Avatar of SoDa-pReSsinG
Player Profile

SoDa-pReSsinG

Since 2024 (Active) Chess.com ♟♟♟♟♟
49.4% W 47.1% L 3.6% D
Bullet
1968
2781W 2697L 164D
Blitz
2074
2374W 2244L 207D
Rapid
2252
139W 103L 12D
Daily
1033
1W 2L 0D
Coach Chesswick's Profile Photo
Coach Chesswick

Quick summary

Nice work recently — you are generating pressure in the opening and turning activity into concrete threats. Your rating trend is moving up and your win conversion in many Sicilian lines is solid. At the same time time management and a few recurring tactical/positional habits cost you games. Below are targeted, practical steps so you keep the good parts and fix the leaks.

Recent games to review

What you are doing well

  • Active piece play. You repeatedly lift rooks and get queens into the opponent’s half to create threats. That is how you win games like the recent Sicilian victory.
  • Opening choices suit your style. Your Sicilian and closed-Sicilian lines produce dynamic play and imbalance where you excel. Consider reinforcing the lines that already show high win rates like the Closed Anti-Sveshnikov and some Alapin ideas. See Sicilian Defense.
  • Conversion instinct. When you win material or create a strong attack you usually keep pressing instead of giving up the initiative too early.

Biggest areas to improve

  • Time management. Many games show you moving into the final phase with only a few seconds on the clock. That increases blunders and missed tactics. Aim to keep a reserve for critical moments.
  • Tactical oversight in sharp positions. Several losses came after a single decisive tactical resource from the opponent. Increase tactical pattern recognition around forks, discovered checks and second-rank invasions.
  • Decision making in exchanges. At times you exchange into positions that give the opponent counterplay (queens and rooks become active). Before simplifying ask: will my opponent get active play or counterplay after trades?
  • Endgame technique practice. When you reach rook and queen endgames practice basic conversion patterns so you either force a win or simplify safely when low on time.

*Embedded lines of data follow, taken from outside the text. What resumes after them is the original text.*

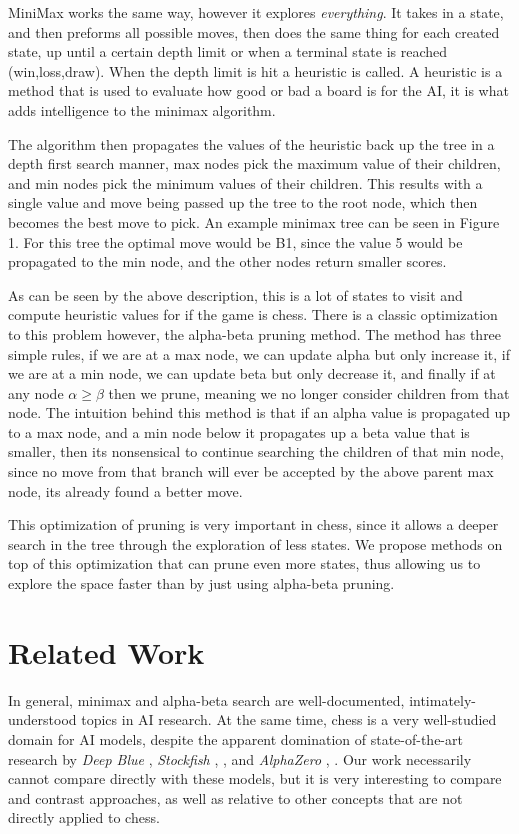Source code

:\documentclass[letterpaper]{article}
\begin{document}
MiniMax works the same way, however it explores \textit{everything}. It takes in a state, and then preforms all possible moves, then does the same thing for each created state, up until a certain depth limit or when a terminal state is reached (win,loss,draw). When the depth limit is hit a heuristic is called. A heuristic is a method that is used to evaluate how good or bad a board is for the AI, it is what adds intelligence to the minimax algorithm.

The algorithm then propagates the values of the heuristic back up the tree in a depth first search manner, max nodes pick the maximum value of their children, and min nodes pick the minimum values of their children. This results with a single value and move being passed up the tree to the root node, which then becomes the best move to pick. An example minimax tree can be seen in Figure 1. For this tree the optimal move would be B1, since the value 5 would be propagated to the min node, and the other nodes return smaller scores.

As can be seen by the above description, this is a lot of states to visit and compute heuristic values for if the game is chess. There is a classic optimization to this problem however, the alpha-beta pruning method. The method has three simple rules, if we are at a max node, we can update alpha but only increase it, if we are at a min node, we can update beta but only decrease it, and finally if at any node $\alpha \geq \beta$ then we prune, meaning we no longer consider children from that node. The intuition behind this method is that if an alpha value is propagated up to a max node, and a min node below it propagates up a beta value that is smaller, then its nonsensical to continue searching the children of that min node, since no move from that branch will ever be accepted by the above parent max node, its already found a better move. 

This optimization of pruning is very important in chess, since it allows a deeper search in the tree through the exploration of less states. We propose methods on top of this optimization that can prune even more states, thus allowing us to explore the space faster than by just using alpha-beta pruning. 

\section{Related Work}
In general, minimax and alpha-beta search are well-documented, intimately-understood topics in AI research.  At the same time, chess is a very well-studied domain for AI models, despite the apparent domination of state-of-the-art research by \textit{Deep Blue} \cite{campbell-et-al2002}, \textit{Stockfish} \cite{silver-et-al17}, \cite{grunke2020}, and \textit{AlphaZero} \cite{silver-et-al17}, \cite{grunke2020}.  Our work necessarily cannot compare directly with these models, but it is very interesting to compare and contrast approaches, as well as relative to other concepts that are not directly applied to chess.
\end{document}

Concrete next steps (what to practice this week)

  • Time drills: play 10+0 rapid but pause to give yourself 3–5 extra seconds on quiet moves. After each game, note moments where you used under 10 seconds and why.
  • Tactics: 15 minutes/day of puzzles focused on forks, discovered checks and second-rank attacks. After solving, write down the pattern in one sentence so it sticks.
  • Endgames: learn two practical routines — Lucena (building the bridge) and basic queen vs rook technique. Spend two 30-minute sessions this week on them with practice positions.
  • Opening patch: pick one problematic subline in your Sicilian Four Knights/Cobra and review typical middlegame plans for both sides (pawn breaks, knights vs bishops). Study 3 model games and save the key plans.
  • Postmortem habit: after every rapid game, mark the single turning point (tactic missed, pawn break ignored, poor time choice). Fix that one issue before you play again.

Game-specific coaching notes

  • Win vs yassine_bahloul (View Game): you used active rook lifts and queen pressure well. Next time aim to slow down slightly around the moment when you won material so you don't rely on a flag — convert with cleaner technique.
  • Loss vs max_601 (View Game): a tactical blow from the opponent decided the game. When launching checks or sacrifices, pause and look for the opponent’s strongest reply. Two quick checks: can my king become exposed, and does my opponent gain a fork or discovered attack?
  • Draw vs bababrax (View Game): you reached a solid position but let the chance to press slip. Practice small-margin endgame technique and look for pawn breaks or piece improvements instead of repeating moves.

Short training plan (7 days)

  • Days 1–2: 30 minutes tactics + 20 minutes endgame (Lucena or basic queen vs rook).
  • Days 3–4: Play two 10+0 rapid games, then 10 minutes reviewing the turning point for each game.
  • Days 5–6: Study one opening subline that gave you trouble (review model games and typical pawn breaks).
  • Day 7: Play one longer game (15+10) to practice time management and applying what you learned.

Helpful reminders

  • When low on time simplify if you have a clear edge. Trading pieces reduces the chance of tactical refutation while flagging is risky.
  • Before any aggressive move, ask: does this leave any of my pieces en prise or create a fork square for the opponent?
  • Keep the postmortem short and focused: one turning point, one lesson, one exercise to fix it.

Resources and quick links

  • Openings to study: Sicilian Defense (focus on your best-scoring sublines).
  • Review your profile and recent games: SoDa-pReSsinG.
  • Review the three games listed above to see the themes in action: opening pressure, timing issues, and tactical misses.

Placeholders / notes

Use the linked games to replay and add short annotations. If you want I can provide a move-by-move commentary for any single game you pick.